++++ Input for this task

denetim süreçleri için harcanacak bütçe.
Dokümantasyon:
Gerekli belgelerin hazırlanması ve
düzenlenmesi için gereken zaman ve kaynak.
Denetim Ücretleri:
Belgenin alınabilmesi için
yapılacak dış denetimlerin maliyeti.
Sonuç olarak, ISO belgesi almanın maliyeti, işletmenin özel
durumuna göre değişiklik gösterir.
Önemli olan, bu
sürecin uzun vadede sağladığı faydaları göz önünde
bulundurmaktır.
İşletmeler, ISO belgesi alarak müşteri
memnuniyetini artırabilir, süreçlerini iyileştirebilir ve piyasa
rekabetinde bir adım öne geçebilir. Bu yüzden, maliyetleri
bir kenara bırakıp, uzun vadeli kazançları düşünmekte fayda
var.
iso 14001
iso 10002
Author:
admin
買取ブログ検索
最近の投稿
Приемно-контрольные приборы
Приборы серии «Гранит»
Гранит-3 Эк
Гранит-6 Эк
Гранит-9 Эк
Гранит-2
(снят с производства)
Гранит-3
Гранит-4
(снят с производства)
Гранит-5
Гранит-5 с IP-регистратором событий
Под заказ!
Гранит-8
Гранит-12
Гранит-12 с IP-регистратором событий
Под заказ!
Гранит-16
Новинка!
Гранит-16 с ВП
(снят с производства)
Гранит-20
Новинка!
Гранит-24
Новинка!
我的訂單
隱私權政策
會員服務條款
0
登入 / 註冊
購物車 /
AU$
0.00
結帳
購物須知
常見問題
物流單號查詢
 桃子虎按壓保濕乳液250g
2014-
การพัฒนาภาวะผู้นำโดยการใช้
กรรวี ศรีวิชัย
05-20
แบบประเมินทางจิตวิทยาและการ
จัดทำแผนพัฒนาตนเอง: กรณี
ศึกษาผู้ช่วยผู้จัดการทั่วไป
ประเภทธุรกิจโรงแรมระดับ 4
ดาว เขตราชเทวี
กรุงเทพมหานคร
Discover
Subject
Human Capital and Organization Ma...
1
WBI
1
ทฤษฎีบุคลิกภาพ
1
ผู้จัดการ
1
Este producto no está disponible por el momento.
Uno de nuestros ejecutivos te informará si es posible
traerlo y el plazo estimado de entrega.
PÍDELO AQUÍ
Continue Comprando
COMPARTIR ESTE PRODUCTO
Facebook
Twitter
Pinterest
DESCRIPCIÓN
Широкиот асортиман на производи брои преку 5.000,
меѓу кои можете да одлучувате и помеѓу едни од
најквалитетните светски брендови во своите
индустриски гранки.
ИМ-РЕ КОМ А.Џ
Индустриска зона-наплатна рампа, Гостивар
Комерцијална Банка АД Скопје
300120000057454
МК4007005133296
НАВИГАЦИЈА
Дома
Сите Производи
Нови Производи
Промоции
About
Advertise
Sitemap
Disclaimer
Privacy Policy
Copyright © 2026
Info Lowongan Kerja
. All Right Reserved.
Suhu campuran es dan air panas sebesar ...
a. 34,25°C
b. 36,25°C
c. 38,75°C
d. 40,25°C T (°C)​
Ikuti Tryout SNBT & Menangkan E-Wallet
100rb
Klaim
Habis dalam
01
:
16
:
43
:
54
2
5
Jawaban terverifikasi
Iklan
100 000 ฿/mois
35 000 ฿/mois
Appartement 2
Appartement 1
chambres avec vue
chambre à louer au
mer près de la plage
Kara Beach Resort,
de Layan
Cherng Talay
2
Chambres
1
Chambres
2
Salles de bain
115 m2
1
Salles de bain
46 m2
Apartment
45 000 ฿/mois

++++++++

> **Work to complete**
Transcribe the entries exactly.

> **Response box**
denetim süreçleri için harcanacak bütçe.
Dokümantasyon:
Gerekli belgelerin hazırlanması ve
düzenlenmesi için gereken zaman ve kaynak.
Denetim Ücretleri:
Belgenin alınabilmesi için
yapılacak dış denetimlerin maliyeti.
Sonuç olarak, ISO belgesi almanın maliyeti, işletmenin özel
durumuna göre değişiklik gösterir.
Önemli olan, bu
sürecin uzun vadede sağladığı faydaları göz önünde
bulundurmaktır.
İşletmeler, ISO belgesi alarak müşteri
memnuniyetini artırabilir, süreçlerini iyileştirebilir ve piyasa
rekabetinde bir adım öne geçebilir. Bu yüzden, maliyetleri
bir kenara bırakıp, uzun vadeli kazançları düşünmekte fayda
var.
iso 14001
iso 10002
Author:
admin
買取ブログ検索
最近の投稿
Приемно-контрольные приборы
Приборы серии «Гранит»
Гранит-3 Эк
Гранит-6 Эк
Гранит-9 Эк
Гранит-2
(снят с производства)
Гранит-3
Гранит-4
(снят с производства)
Гранит-5
Гранит-5 с IP-регистратором событий
Под заказ!
Гранит-8
Гранит-12
Гранит-12 с IP-регистратором событий
Под заказ!
Гранит-16
Новинка!
Гранит-16 с ВП
(снят с производства)
Гранит-20
Новинка!
Гранит-24
Новинка!
我的訂單
隱私權政策
會員服務條款
0
登入 / 註冊
購物車 /
AU$
0.00
結帳
購物須知
常見問題
物流單號查詢
 桃子虎按壓保濕乳液250g
2014-
การพัฒนาภาวะผู้นำโดยการใช้
กรรวี ศรีวิชัย
05-20
แบบประเมินทางจิตวิทยาและการ
จัดทำแผนพัฒนาตนเอง: กรณี
ศึกษาผู้ช่วยผู้จัดการทั่วไป
ประเภทธุรกิจโรงแรมระดับ 4
ดาว เขตราชเทวี
กรุงเทพมหานคร
Discover
Subject
Human Capital and Organization Ma...
1
WBI
1
ทฤษฎีบุคลิกภาพ
1
ผู้จัดการ
1
Este producto no está disponible por el momento.
Uno de nuestros ejecutivos te informará si es posible
traerlo y el plazo estimado de entrega.
PÍDELO AQUÍ
Continue Comprando
COMPARTIR ESTE PRODUCTO
Facebook
Twitter
Pinterest
DESCRIPCIÓN
Широкиот асортиман на производи брои преку 5.000,
меѓу кои можете да одлучувате и помеѓу едни од
најквалитетните светски брендови во своите
индустриски гранки.
ИМ-РЕ КОМ А.Џ
Индустриска зона-наплатна рампа, Гостивар
Комерцијална Банка АД Скопје
300120000057454
МК4007005133296
НАВИГАЦИЈА
Дома
Сите Производи
Нови Производи
Промоции
About
Advertise
Sitemap
Disclaimer
Privacy Policy
Copyright © 2026
Info Lowongan Kerja
. All Right Reserved.
Suhu campuran es dan air panas sebesar ...
a. 34,25°C
b. 36,25°C
c. 38,75°C
d. 40,25°C T (°C)​
Ikuti Tryout SNBT & Menangkan E-Wallet
100rb
Klaim
Habis dalam
01
:
16
:
43
:
54
2
5
Jawaban terverifikasi
Iklan
100 000 ฿/mois
35 000 ฿/mois
Appartement 2
Appartement 1
chambres avec vue
chambre à louer au
mer près de la plage
Kara Beach Resort,
de Layan
Cherng Talay
2
Chambres
1
Chambres
2
Salles de bain
115 m2
1
Salles de bain
46 m2
Apartment
45 000 ฿/mois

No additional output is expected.